Veröffentlicht am 03.02.12

„Die Lobby der Hochschulräte kämpft um ihre Macht“

„Das bertelsmannsche Centrum für Hochschulentwicklung (CHE) – ein maßgeblicher Propagandist der „unternehmerischen Hochschule“ und hauptverantwortlich für die Zerstörung der sich selbstverwaltenden Hochschule – spürt, dass die Hochschulräte in die Kritik geraten sind.
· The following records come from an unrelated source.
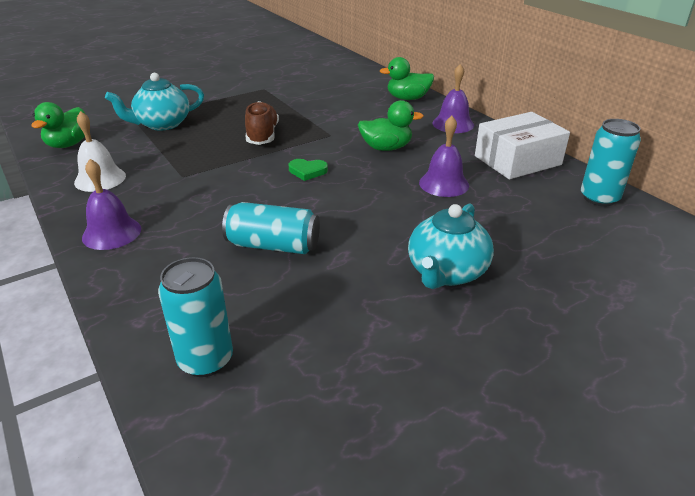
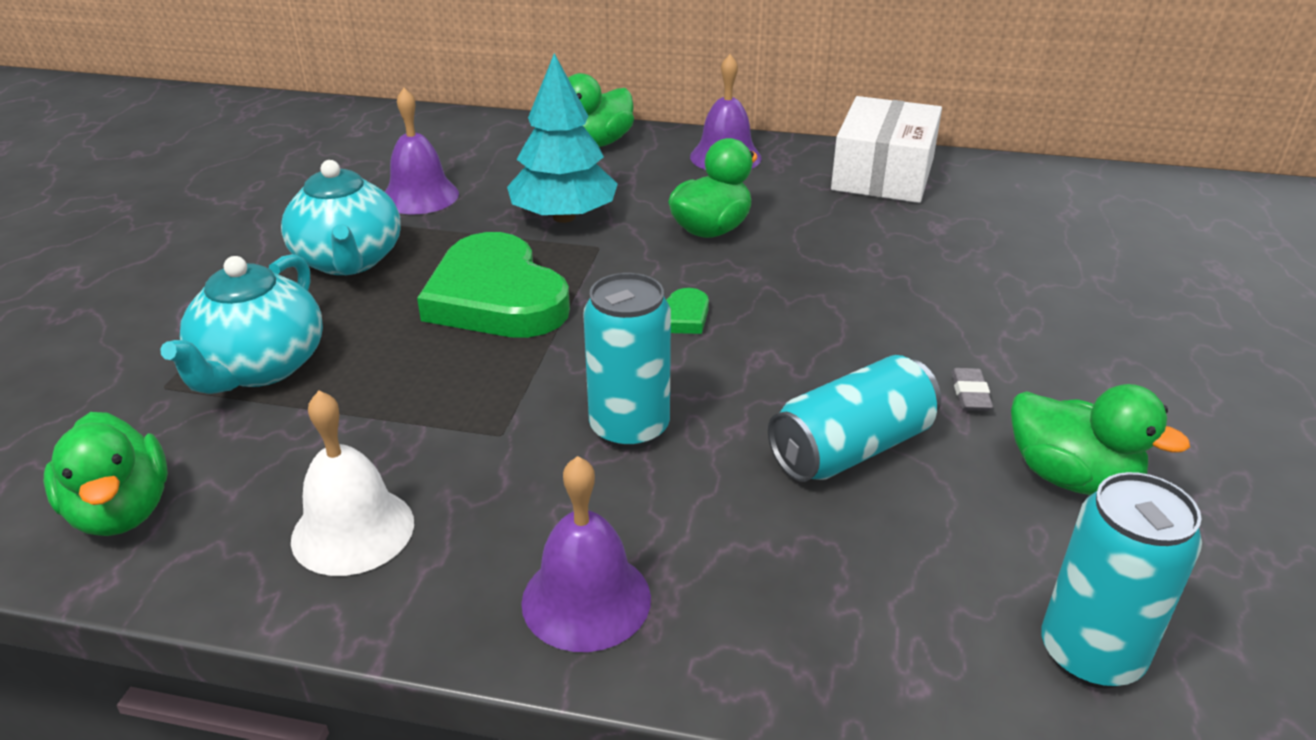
camera: 45 degrees left, 0 degrees up
brown shoe [245,101,279,145] -> green heart [417,232,570,338]
turquoise teapot [408,203,494,289] -> turquoise teapot moved to [281,160,401,275]
purple bell [419,116,469,197] -> purple bell moved to [385,88,459,214]
turquoise can [581,119,641,207] -> turquoise can moved to [583,273,671,450]
none -> turquoise tree [507,53,618,223]
none -> grey eraser [951,368,993,411]
none -> green duck [1011,384,1190,495]

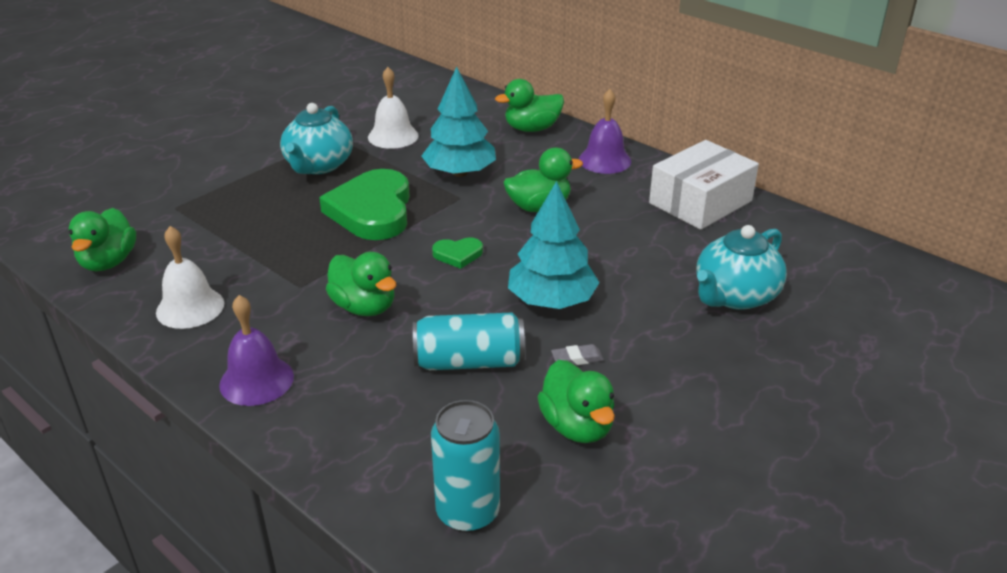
camera: 30 degrees right, 0 degrees up
turquoise teapot [160,254,323,394] -> turquoise teapot moved to [696,225,787,310]
purple bell [385,88,459,214] -> white bell [368,67,419,149]
turquoise can [583,273,671,450] -> green duck [326,252,396,316]
grey eraser [951,368,993,411] -> grey eraser turned 45 degrees clockwise [551,344,604,365]
none -> turquoise tree [508,181,600,309]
In Baden-Württemberg und in Nordrhein-Westfalen gibt es auf politischer Ebene Überlegungen, die Hochschul-„Freiheits“-Gesetze zu novellieren und die Aufsichtsräte über die „Hochschul-Unternehmen“, wenn nicht abzuschaffen, so doch zumindest ihre Rolle als „Fachaufsicht“ in Frage zu stellen. Auch juristisch gibt es inzwischen Gutachten, die zum Ergebnis gelangen, dass zumindest das NRW-Modell der Hochschulräte weder den Anforderungen der grundgesetzlich garantierten Wissenschaftsfreiheit noch der in der Landesverfassung verankerten Selbstverwaltungsgarantie für die Hochschulen genügt. Was liegt also näher, als dass das CHE eine Gegenoffensive startet und einige Vorsitzende von Hochschulräten ein „Positionspapier“  schreiben lässt, mit dem die parlamentarische Debatte bestimmt werden soll. Bertelsmann lässt also – bildlich gesprochen – die Frösche fragen, ob der Sumpf trocken gelegt werden soll. (Quelle: Wolfgang Lieb, nachdenkseiten 2. Februar 2012

Kommentar MP

Kompetent und überzeugend nimmt der ehemalige Staatsekretär im Bildungsministerium von NRW und intime Kenner der Hochschullandschaft Wolfgang Lieb mit wenigen Anmerkungen die schönrednerische Platitüdensammlung einiger Protagonisten der „unternehmerischen Hochschule“ auseinander und nennt ohne Umschweife die Namen der Apologeten, die sich auch nach dem offensichtlichen Scheitern des Bolognaprozesses gegen jede Korrektur sperren und im wohlverstandenen und zugleich verleugneten Eigeninteresse an der „funktionellen Privatisierung“ und Entdemokratisierung der Hochschulen festhalten wollen. Sehr lesenswert. Ob allerdings eine Korrektur etwa in der rechtlichen Stellung der Hochschulräte ausreichen wird, die Freiheit der Forschung wieder herzustellen, scheint mir sehr fraglich. Alles spricht vielmehr dafür, die Einrichtung der Hochschulräte ersatzlos abzuschaffen.